While we know that the granting of loan forgiveness and loan repayment benefits to borrowers will result in costs to the federal government and taxpayers, limited information is available on the actual costs that will be incurred by these programs. The only information available on program costs are estimates. Because these programs have not yet issued out benefits, there is also no concrete data available on who will benefit the most from these forgiveness programs. As such, it is premature to begin having conversations about cutting these programs as we do not have sufficient information on which to base these decisions. I only have my own living testimony and my hopes for how these programs will benefit me, but that alone feels like more than what ED has provided us in terms of information.
Congress, I ask that you don’t force me to leave a career that I love, a career that helps others, a career that is not my own but that belongs to my village. When PSLF is on the chopping block, I ask you to save this program for me. Don’t think about abstract projections and theories about programs that haven’t even been given the chance to issue out its first set of benefits. Asking you to save this program for me may sound like a selfish ask, but what it really means is that I want you to think about who I represent, the communities that look like me, the students who will come after me, and the public servants who have dedicated their careers to making our country a better place.
If the proposed changes in repayment programs are implemented and PSLF is cut, you will be sentencing me to 30 years of loan repayment.

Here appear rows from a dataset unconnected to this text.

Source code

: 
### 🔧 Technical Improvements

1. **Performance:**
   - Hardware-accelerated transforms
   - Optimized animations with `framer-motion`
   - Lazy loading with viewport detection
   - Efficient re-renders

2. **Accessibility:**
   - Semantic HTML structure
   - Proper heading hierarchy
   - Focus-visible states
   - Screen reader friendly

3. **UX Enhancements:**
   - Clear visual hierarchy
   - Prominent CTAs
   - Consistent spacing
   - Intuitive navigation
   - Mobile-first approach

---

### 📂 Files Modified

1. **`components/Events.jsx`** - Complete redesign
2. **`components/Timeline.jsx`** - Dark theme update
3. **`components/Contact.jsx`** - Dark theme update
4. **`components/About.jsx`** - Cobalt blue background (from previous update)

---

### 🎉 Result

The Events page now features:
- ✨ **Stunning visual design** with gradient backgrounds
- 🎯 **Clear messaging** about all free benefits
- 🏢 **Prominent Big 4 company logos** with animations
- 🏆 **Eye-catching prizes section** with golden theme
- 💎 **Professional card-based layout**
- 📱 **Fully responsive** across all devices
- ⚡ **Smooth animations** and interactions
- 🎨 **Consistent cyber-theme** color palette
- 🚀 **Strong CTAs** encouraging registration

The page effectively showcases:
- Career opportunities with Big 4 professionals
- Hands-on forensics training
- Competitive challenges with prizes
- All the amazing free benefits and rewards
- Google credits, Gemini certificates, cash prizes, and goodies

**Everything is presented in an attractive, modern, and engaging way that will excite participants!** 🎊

While you may believe that this is my burden for pursuing an education, this is our burden. You don’t get to leave me hanging when I need you the most. You don’t get to leave all of us hanging. Public servants are dedicating their lives to making this country a better place every day and for that, they should be applauded not punished.
Paola Esmieu is the associate director for programs at the Penn Center for Minority Serving Institutions and is currently a part-time Ed.D. student in Higher Education at Penn Graduate School of Education and a part-time master’s student at Penn Law.